## Document passage
Get-togethers during the summer break are not complete without food - potluck dinners, ice cream parties and home-based foodie festivals. But all that fun can turn sour when a bout of food poisoning takes over - and it happens more often than you think.

Doctors in the UAE have said a spike in stomach-related illnesses can be observed during the hottest months of the year. And it can be attributed to poor handling and storage of food.

Dr Abtan Ahmad Al Talaf, consultant gastroenterologist at Medcare Hospital Sharjah, said he comes across an average of 20 to 30 cases of food poisoning every week, excluding patients that go to the emergency room, internal medicine, and general practitioners.

"Stomach illnesses mostly occur after ingesting food or water that has been contaminated by certain germs or toxins. Several different germs can infect a person and cause food poisoning," he said.

"You get food poisoning by consuming food that's contaminated by pathogens, such as viruses, bacteria, or parasites. Unlike flu, symptoms are focused on your gastrointestinal tract and include nausea and vomiting, diarrhoea, abdominal pain, and fever."

Symptoms may become evident shortly after swallowing the contaminated food but, in some cases, it takes days or even weeks, Dr Al Talaf said.

How infection happens

A bacterium called salmonella is among the most common types of food poisoning. This type of infection, called salmonellosis, typically occurs during the summertime, according to Dr Suresh K Menon, internal medicine specialist at Aster Specialty Clinic, Discovery Gardens.

Salmonella is often found in raw or undercooked food, he said.

This is why barbecues, cold buffets, and picnics are optimal environments for salmonella exposure. Poultry, meat, seafood and eggs are examples of foods that may contain the bacteria.

Most pathogens and bacteria grow and multiply in a hot environment, Dr Suresh said.

## Extracted records
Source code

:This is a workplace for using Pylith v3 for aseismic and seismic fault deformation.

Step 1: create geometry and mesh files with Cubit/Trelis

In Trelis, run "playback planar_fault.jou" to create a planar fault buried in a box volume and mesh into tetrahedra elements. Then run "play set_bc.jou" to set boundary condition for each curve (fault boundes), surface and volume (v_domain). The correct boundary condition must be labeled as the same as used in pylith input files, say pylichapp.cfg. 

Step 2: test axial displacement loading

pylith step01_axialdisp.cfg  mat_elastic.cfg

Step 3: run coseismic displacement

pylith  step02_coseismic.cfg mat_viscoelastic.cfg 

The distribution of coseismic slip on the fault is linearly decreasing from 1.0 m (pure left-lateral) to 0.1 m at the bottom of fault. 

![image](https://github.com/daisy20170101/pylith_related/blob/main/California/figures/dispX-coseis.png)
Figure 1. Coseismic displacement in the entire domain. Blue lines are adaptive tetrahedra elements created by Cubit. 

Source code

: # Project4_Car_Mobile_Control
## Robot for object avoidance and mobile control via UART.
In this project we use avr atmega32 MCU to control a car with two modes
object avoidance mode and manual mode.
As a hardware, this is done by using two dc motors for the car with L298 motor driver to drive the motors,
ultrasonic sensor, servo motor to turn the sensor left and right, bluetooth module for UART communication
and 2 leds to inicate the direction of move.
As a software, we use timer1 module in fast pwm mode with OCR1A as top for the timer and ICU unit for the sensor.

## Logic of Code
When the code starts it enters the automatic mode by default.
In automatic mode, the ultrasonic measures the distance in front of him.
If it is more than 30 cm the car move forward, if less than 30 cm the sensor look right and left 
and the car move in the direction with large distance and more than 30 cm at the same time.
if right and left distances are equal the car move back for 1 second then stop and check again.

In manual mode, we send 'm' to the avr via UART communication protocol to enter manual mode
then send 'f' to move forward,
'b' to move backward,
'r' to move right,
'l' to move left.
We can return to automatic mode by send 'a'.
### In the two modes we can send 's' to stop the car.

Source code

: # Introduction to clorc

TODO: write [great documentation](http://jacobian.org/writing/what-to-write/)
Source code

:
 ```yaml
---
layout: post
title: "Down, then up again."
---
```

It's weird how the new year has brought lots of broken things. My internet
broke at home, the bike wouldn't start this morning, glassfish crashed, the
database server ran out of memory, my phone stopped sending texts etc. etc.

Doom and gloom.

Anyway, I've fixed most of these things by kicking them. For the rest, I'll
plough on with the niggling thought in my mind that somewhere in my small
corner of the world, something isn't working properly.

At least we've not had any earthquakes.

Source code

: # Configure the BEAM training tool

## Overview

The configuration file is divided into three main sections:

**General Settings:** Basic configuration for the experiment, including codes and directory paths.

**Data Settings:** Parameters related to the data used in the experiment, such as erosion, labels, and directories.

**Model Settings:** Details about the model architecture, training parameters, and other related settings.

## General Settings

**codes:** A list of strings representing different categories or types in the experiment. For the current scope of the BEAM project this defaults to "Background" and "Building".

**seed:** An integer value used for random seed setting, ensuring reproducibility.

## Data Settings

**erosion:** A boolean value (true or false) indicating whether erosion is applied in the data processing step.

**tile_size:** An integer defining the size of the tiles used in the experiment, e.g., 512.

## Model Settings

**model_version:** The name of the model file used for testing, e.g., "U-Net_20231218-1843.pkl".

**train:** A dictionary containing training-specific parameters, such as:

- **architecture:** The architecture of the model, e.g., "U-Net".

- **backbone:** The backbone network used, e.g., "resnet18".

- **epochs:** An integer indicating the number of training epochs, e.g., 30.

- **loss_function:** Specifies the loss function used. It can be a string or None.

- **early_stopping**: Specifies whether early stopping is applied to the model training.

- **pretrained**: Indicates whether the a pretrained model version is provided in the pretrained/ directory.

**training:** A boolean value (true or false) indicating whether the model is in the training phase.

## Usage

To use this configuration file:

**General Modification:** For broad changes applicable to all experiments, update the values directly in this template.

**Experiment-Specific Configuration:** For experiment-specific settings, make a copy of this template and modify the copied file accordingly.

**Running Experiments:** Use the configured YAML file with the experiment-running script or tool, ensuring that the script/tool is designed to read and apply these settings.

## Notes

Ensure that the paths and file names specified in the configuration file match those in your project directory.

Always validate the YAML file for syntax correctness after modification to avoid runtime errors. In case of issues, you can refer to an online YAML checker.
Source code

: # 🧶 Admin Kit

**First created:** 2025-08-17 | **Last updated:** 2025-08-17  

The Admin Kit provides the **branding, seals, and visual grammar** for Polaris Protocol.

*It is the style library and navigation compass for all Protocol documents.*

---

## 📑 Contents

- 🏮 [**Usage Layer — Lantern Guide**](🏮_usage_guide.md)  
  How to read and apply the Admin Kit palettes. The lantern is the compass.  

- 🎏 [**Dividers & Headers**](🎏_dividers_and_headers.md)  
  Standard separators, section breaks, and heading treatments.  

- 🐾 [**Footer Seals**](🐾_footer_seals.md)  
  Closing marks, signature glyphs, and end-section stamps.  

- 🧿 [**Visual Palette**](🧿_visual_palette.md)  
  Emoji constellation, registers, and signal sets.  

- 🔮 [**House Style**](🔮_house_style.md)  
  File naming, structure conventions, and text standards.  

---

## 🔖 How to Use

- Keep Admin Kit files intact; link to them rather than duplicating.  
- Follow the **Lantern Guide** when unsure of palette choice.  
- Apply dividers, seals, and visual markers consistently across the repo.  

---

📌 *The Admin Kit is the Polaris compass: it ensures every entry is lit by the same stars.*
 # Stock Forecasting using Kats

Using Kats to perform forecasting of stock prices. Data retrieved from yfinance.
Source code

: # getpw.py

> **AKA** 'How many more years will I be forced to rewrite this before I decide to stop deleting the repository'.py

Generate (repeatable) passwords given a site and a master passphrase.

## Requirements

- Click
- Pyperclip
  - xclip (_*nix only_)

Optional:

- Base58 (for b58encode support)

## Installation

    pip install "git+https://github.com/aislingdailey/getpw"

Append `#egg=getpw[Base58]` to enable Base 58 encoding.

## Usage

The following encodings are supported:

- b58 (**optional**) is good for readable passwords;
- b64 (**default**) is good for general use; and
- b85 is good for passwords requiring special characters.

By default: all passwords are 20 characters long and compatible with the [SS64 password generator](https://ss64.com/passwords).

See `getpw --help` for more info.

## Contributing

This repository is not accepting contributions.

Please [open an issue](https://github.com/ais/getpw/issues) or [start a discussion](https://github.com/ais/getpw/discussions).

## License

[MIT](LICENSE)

## Task description
Carry the article on summer food poisoning in the UAE forward from the point where it stops. Nothing in the material is needed here.

## Written reply
"This happens especially under temperatures of 24 to 45-degree Centigrade on an average. If the food is kept outside, it is easy for the bacteria to multiply," he added.

Dr Suresh also said cold food items get spoiled the fastest during the hot weather.


Most stomach illnesses, according to Dr Talaf, are 'self-healing'. No major medical intervention is required, unless diarrhoea and other symptoms last longer than four weeks.

"You can treat the symptoms of vomiting and diarrhoea at home by staying hydrated. Drink a lot of clear liquids, including sports drinks or oral rehydration solutions. If you can keep food down, a diet of bland food, such as saltine crackers or broths, may be better tolerated," he said.

10 food safety tips to avoid poisoning

1-Carefully wash your hands with soap and water before handling food. It is recommended to wash them frequently during food preparation, especially when you go from one food item to another. Remember that proper handwashing lasts at least 30 seconds.

2-Ensure that raw food items, such as meat, do not come into contact with other raw food during preparation.

3-Clean utensils well and as often as needed, such as after any contact with raw food.

4-Clean work surfaces, such as countertops or cutting boards.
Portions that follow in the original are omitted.